A: A fascinating topic especially because of its pre-Christian and other literary ramifications. The whole theme -- in the Christian era -- seems to be a cluster theme beginning with Luke 11, 27f, and used for different purposes by the Fathers: Irenaeus as Ecclesia-mother nursing or lactans (see: Adv. Haer. II, 24 1, PG 7, 966) or Augustine to signify Old and New Testament (see, In Ep. adv. Parrh. 3,1, PL 35, 1998). The same Augustine refers several times to milk, mother's milk. He calls it lac spiritualis gratiae but also lac pietatis et misericordiae (see: PL 36, 827, also Salzer, 496f.).

Image
The Virgin and Child
Filippino Lippi, (1457?)

In the Confessions there are at least two passages comparing mother milk and heavenly consolation (Conf. I, 6 and III, 4). In PL 185, 878 we find an even more interesting passage by Augustine: "Hinc pascor a vulnere; hinc lator ab ubere. Positus ni medio quo me vertans nescio." Placed between Christ's lateral wound and Mary's breast he cannot decide where to receive nourishment from.
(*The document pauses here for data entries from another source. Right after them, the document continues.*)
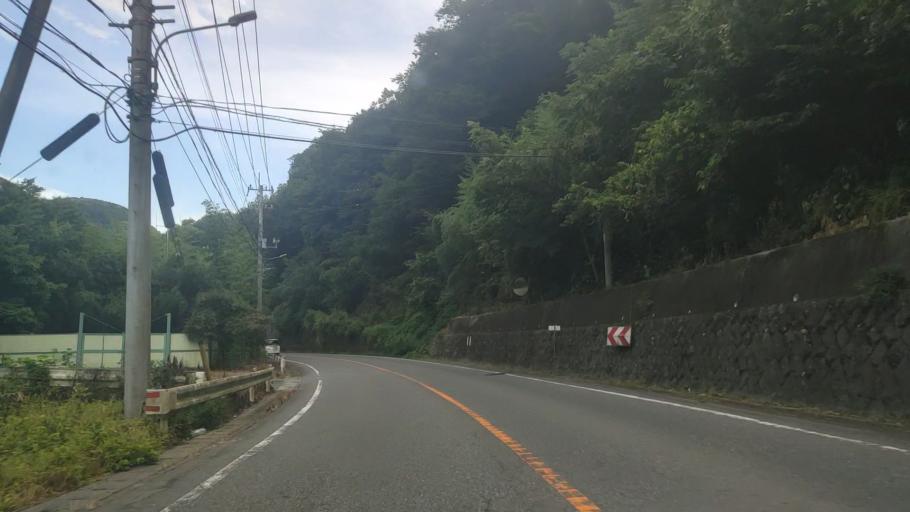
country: JP
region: Gunma
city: Omamacho-omama
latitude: 36.4878
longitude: 139.2645
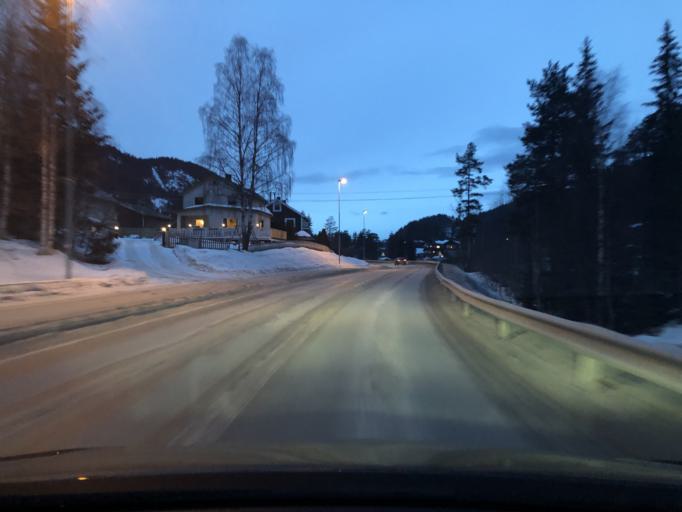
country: NO
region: Oppland
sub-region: Nord-Aurdal
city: Fagernes
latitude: 60.9885
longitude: 9.2254
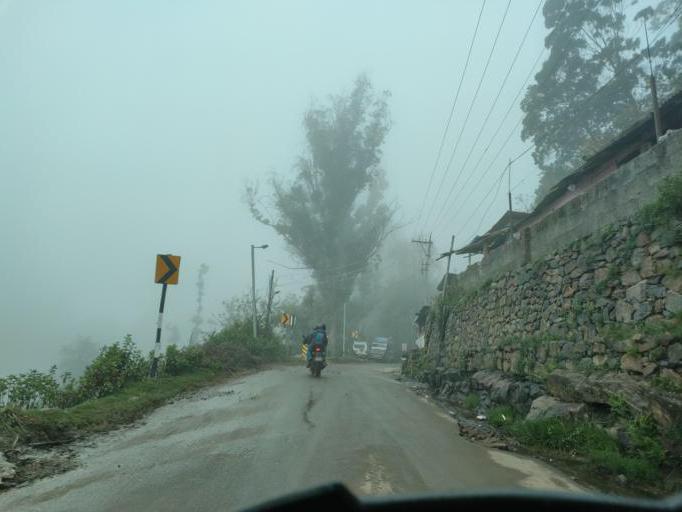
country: IN
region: Tamil Nadu
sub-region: Dindigul
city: Kodaikanal
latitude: 10.2336
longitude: 77.4759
The so called lactatio Augustini and Bernardi are quite well known motifs in sacred art. The first of these lactatio representations purportedly goes back to the 4th century (sarcophagus fragment Wilpert, Sarc. II, tabl. 221, 3). It can be traced with certitude to the seventh century (Saggarah image in E. Guibell, Exavation at Sag., Kairo 1907, tabl. 40).

Several of the likely ancestors are Mother Goddesses, in particular the nursing Isis. Other expressions in the same cluster are related to Mary's petitioning mercy of God the Father, habitually in company with Jesus. He points to the lateral wound whereas Mary holds her bare breast. Here are some known examples: -- Konrad Witz, painting on panel, ~1450, Basel: The suffering servant and Mary interceding with God, actually kneeling at his throne, Mary holding the hand of what looks like a minuscule nun.-- Illumination, 1440-1450. Turin. Same postures, the two kneeling right and left of God the Father.-- Filippino Lippi, painting on panel, 1495, Munich. Again, the Redeemer and Mary interceding on earth while God the Father is looking down from Heaven. In this painting Mary does not bare her breast but points with her right hand to the earth in need of mercy. -- Holbein the older, painting on panel, 1508, Augsburg. The Father in Heaven holds a sword, right and left of him Jesus and Mary. The latter offers her bare breast. Mary's wisdom in the form of a stream of milk is not only directed to saints (St. Bernard, in particular) but also as mercy to the poor souls (Boll A. 2, 1908, 397). Lactatio has the meaning of admission into filiation and blessings related to it. It is not only Mary who is represented nursing but also Church, nature, grammar and poetry, philosophy. Caritas, in particular. Caritas Romana, is pictured nursing two children.